没落貴族の娘アラベッラと求婚者たち、男装の妹ズデンカをめぐるこの「抒情的喜劇」は、ハプスブルク帝国末期の爛熟したウィーンが舞台。「ばらの騎士」を彷彿とさせる設定だが、会話を中心とした音楽の構成も、純真な姉妹の定説と献身を描く物語もずっと庶民的。滑稽味も強い。
ところが、時代を両大戦間に移した今回の演出は「喜劇」より「抒情」を優先した。全幕、スカイブルーから藍色まで、モダンな装置や衣装を青の諧調で染め上げた情景は洗練の極み。降りしきる雪と澄んだ青の照明はしっとりした歌唱にぴったりだ。娘時代に別れを告げるアラベッラ(ミヒャエラ・カウネ)のモノローグや、自己犠牲を厭わず、愛する人にすべてを捧げる妹(アグネーテ・ムンク・ラスムッセン)との二重唱も、高潔な精神を表象する青が歌の情感を引き立てた。
だが、第2幕の舞踏会のらんちき騒ぎやベッドシーンを意識した第3幕の濃密な前奏曲には、青がクールすぎる。
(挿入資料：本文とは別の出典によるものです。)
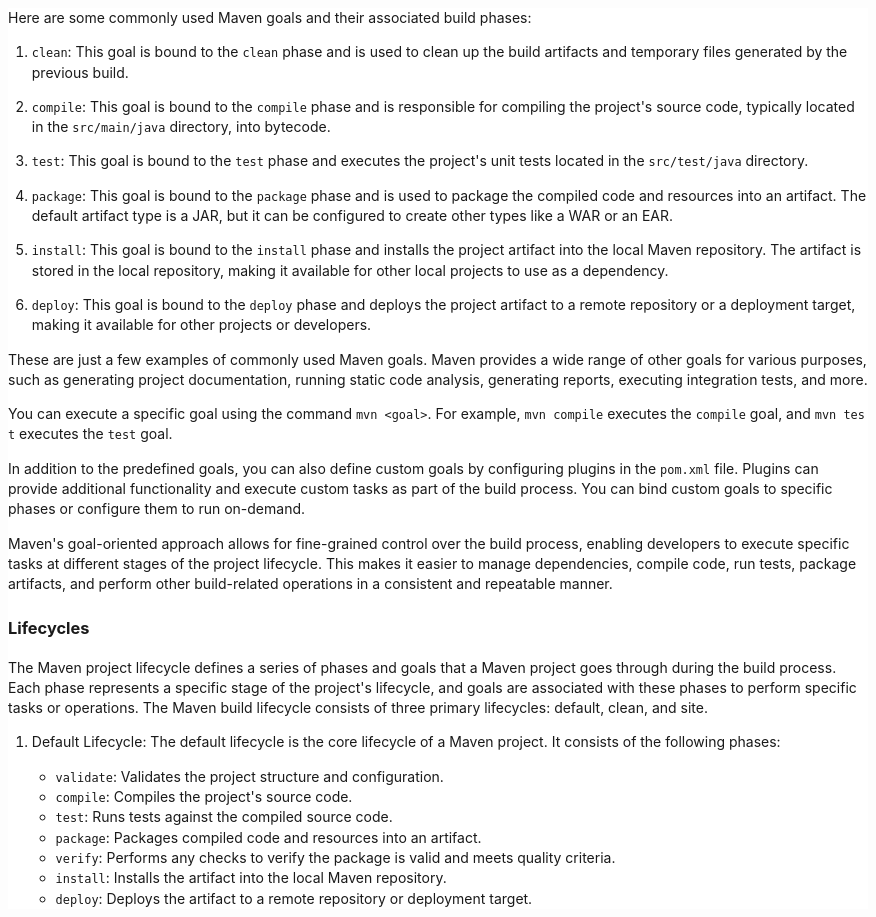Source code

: Here are some commonly used Maven goals and their associated build phases:

1. `clean`: This goal is bound to the `clean` phase and is used to clean up the build artifacts and temporary files generated by the previous build.

2. `compile`: This goal is bound to the `compile` phase and is responsible for compiling the project's source code, typically located in the `src/main/java` directory, into bytecode.

3. `test`: This goal is bound to the `test` phase and executes the project's unit tests located in the `src/test/java` directory.

4. `package`: This goal is bound to the `package` phase and is used to package the compiled code and resources into an artifact. The default artifact type is a JAR, but it can be configured to create other types like a WAR or an EAR.

5. `install`: This goal is bound to the `install` phase and installs the project artifact into the local Maven repository. The artifact is stored in the local repository, making it available for other local projects to use as a dependency.

6. `deploy`: This goal is bound to the `deploy` phase and deploys the project artifact to a remote repository or a deployment target, making it available for other projects or developers.

These are just a few examples of commonly used Maven goals. Maven provides a wide range of other goals for various purposes, such as generating project documentation, running static code analysis, generating reports, executing integration tests, and more.

You can execute a specific goal using the command `mvn <goal>`. For example, `mvn compile` executes the `compile` goal, and `mvn test` executes the `test` goal.

In addition to the predefined goals, you can also define custom goals by configuring plugins in the `pom.xml` file. Plugins can provide additional functionality and execute custom tasks as part of the build process. You can bind custom goals to specific phases or configure them to run on-demand.

Maven's goal-oriented approach allows for fine-grained control over the build process, enabling developers to execute specific tasks at different stages of the project lifecycle. This makes it easier to manage dependencies, compile code, run tests, package artifacts, and perform other build-related operations in a consistent and repeatable manner.

### Lifecycles

The Maven project lifecycle defines a series of phases and goals that a Maven project goes through during the build process. Each phase represents a specific stage of the project's lifecycle, and goals are associated with these phases to perform specific tasks or operations. The Maven build lifecycle consists of three primary lifecycles: default, clean, and site.

1. Default Lifecycle:
   The default lifecycle is the core lifecycle of a Maven project. It consists of the following phases:

   - `validate`: Validates the project structure and configuration.
   - `compile`: Compiles the project's source code.
   - `test`: Runs tests against the compiled source code.
   - `package`: Packages compiled code and resources into an artifact.
   - `verify`: Performs any checks to verify the package is valid and meets quality criteria.
   - `install`: Installs the artifact into the local Maven repository.
   - `deploy`: Deploys the artifact to a remote repository or deployment target.
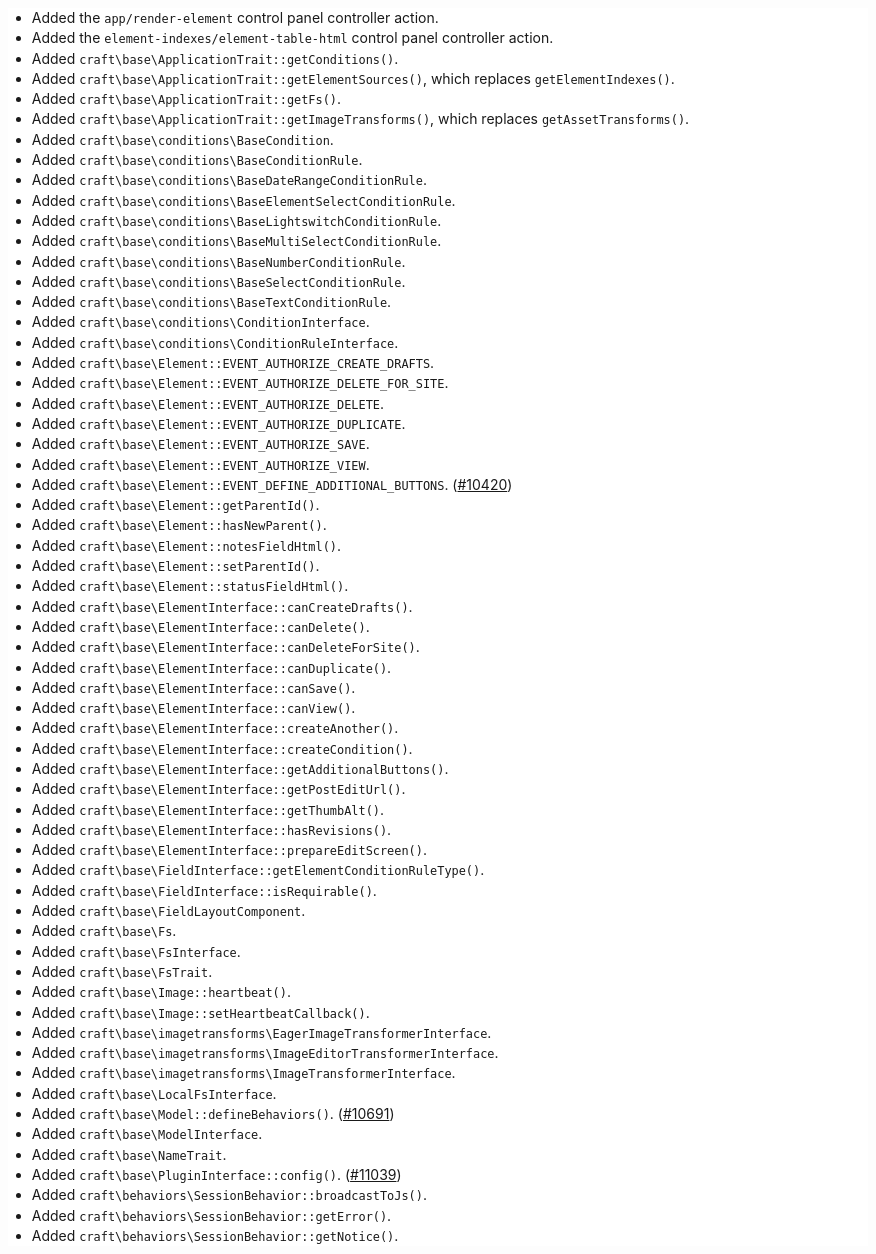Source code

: - Added the `app/render-element` control panel controller action.
- Added the `element-indexes/element-table-html` control panel controller action.
- Added `craft\base\ApplicationTrait::getConditions()`.
- Added `craft\base\ApplicationTrait::getElementSources()`, which replaces `getElementIndexes()`.
- Added `craft\base\ApplicationTrait::getFs()`.
- Added `craft\base\ApplicationTrait::getImageTransforms()`, which replaces `getAssetTransforms()`.
- Added `craft\base\conditions\BaseCondition`.
- Added `craft\base\conditions\BaseConditionRule`.
- Added `craft\base\conditions\BaseDateRangeConditionRule`.
- Added `craft\base\conditions\BaseElementSelectConditionRule`.
- Added `craft\base\conditions\BaseLightswitchConditionRule`.
- Added `craft\base\conditions\BaseMultiSelectConditionRule`.
- Added `craft\base\conditions\BaseNumberConditionRule`.
- Added `craft\base\conditions\BaseSelectConditionRule`.
- Added `craft\base\conditions\BaseTextConditionRule`.
- Added `craft\base\conditions\ConditionInterface`.
- Added `craft\base\conditions\ConditionRuleInterface`.
- Added `craft\base\Element::EVENT_AUTHORIZE_CREATE_DRAFTS`.
- Added `craft\base\Element::EVENT_AUTHORIZE_DELETE_FOR_SITE`.
- Added `craft\base\Element::EVENT_AUTHORIZE_DELETE`.
- Added `craft\base\Element::EVENT_AUTHORIZE_DUPLICATE`.
- Added `craft\base\Element::EVENT_AUTHORIZE_SAVE`.
- Added `craft\base\Element::EVENT_AUTHORIZE_VIEW`.
- Added `craft\base\Element::EVENT_DEFINE_ADDITIONAL_BUTTONS`. ([#10420](https://github.com/craftcms/cms/discussions/10420))
- Added `craft\base\Element::getParentId()`.
- Added `craft\base\Element::hasNewParent()`.
- Added `craft\base\Element::notesFieldHtml()`.
- Added `craft\base\Element::setParentId()`.
- Added `craft\base\Element::statusFieldHtml()`.
- Added `craft\base\ElementInterface::canCreateDrafts()`.
- Added `craft\base\ElementInterface::canDelete()`.
- Added `craft\base\ElementInterface::canDeleteForSite()`.
- Added `craft\base\ElementInterface::canDuplicate()`.
- Added `craft\base\ElementInterface::canSave()`.
- Added `craft\base\ElementInterface::canView()`.
- Added `craft\base\ElementInterface::createAnother()`.
- Added `craft\base\ElementInterface::createCondition()`.
- Added `craft\base\ElementInterface::getAdditionalButtons()`.
- Added `craft\base\ElementInterface::getPostEditUrl()`.
- Added `craft\base\ElementInterface::getThumbAlt()`.
- Added `craft\base\ElementInterface::hasRevisions()`.
- Added `craft\base\ElementInterface::prepareEditScreen()`.
- Added `craft\base\FieldInterface::getElementConditionRuleType()`.
- Added `craft\base\FieldInterface::isRequirable()`.
- Added `craft\base\FieldLayoutComponent`.
- Added `craft\base\Fs`.
- Added `craft\base\FsInterface`.
- Added `craft\base\FsTrait`.
- Added `craft\base\Image::heartbeat()`.
- Added `craft\base\Image::setHeartbeatCallback()`.
- Added `craft\base\imagetransforms\EagerImageTransformerInterface`.
- Added `craft\base\imagetransforms\ImageEditorTransformerInterface`.
- Added `craft\base\imagetransforms\ImageTransformerInterface`.
- Added `craft\base\LocalFsInterface`.
- Added `craft\base\Model::defineBehaviors()`. ([#10691](https://github.com/craftcms/cms/pull/10691))
- Added `craft\base\ModelInterface`.
- Added `craft\base\NameTrait`.
- Added `craft\base\PluginInterface::config()`. ([#11039](https://github.com/craftcms/cms/pull/11039))
- Added `craft\behaviors\SessionBehavior::broadcastToJs()`.
- Added `craft\behaviors\SessionBehavior::getError()`.
- Added `craft\behaviors\SessionBehavior::getNotice()`.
喜劇的な場面にもなじまない。舞踏会のマスコット役で声の妙技をきめた天羽明恵やお調子者のパパ伯爵役の妻屋秀和は、歌がいいのに自慢の演技が際立たず。破格だったのはマンドリカ役のトーマス・ヨハネス・マイヤー。田舎地主の泥臭さも自暴自棄の嫉妬もド迫力で表現。とりすました雰囲気を吹き飛ばした。
尾高忠明が新監督として采配をふるった第1弾、少し気取った「アラベッラ」ではあったが、まずまずの好スタートである。